* **What is asked**
From the records below, pull out and copy every line that contains the string "pancreas". Matching is case-sensitive.
↓↓↓
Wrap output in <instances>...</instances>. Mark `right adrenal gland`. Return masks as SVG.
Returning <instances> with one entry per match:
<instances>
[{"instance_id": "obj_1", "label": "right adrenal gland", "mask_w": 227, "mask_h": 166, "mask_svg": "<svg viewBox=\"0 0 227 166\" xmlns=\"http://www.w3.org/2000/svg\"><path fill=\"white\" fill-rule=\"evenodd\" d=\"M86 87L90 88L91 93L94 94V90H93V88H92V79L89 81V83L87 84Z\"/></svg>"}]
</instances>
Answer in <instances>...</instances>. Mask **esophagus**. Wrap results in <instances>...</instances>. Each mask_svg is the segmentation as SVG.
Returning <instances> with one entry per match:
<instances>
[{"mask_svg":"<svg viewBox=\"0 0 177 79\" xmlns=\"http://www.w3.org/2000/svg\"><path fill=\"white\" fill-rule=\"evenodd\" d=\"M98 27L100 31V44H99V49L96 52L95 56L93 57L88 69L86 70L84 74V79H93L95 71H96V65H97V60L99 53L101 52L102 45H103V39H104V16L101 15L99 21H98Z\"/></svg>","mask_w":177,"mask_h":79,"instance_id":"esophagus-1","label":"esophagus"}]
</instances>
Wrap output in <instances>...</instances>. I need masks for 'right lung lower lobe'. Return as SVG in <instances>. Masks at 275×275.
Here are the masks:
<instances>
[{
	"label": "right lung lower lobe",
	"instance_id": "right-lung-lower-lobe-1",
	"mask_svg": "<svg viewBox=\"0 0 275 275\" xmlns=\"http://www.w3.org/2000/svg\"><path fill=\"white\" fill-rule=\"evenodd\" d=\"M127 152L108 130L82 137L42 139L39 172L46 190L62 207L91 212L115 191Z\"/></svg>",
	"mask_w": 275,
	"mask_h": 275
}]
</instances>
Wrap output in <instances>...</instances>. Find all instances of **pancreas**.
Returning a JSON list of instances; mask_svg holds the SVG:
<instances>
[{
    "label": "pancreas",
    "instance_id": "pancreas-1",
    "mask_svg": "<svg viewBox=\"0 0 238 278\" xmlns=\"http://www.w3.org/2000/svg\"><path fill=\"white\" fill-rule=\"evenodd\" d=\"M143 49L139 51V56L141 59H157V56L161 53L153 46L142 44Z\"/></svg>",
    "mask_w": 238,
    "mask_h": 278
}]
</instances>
↑↑↑
* **Output**
Wrap output in <instances>...</instances>. Find all instances of **pancreas**.
    "label": "pancreas",
    "instance_id": "pancreas-1",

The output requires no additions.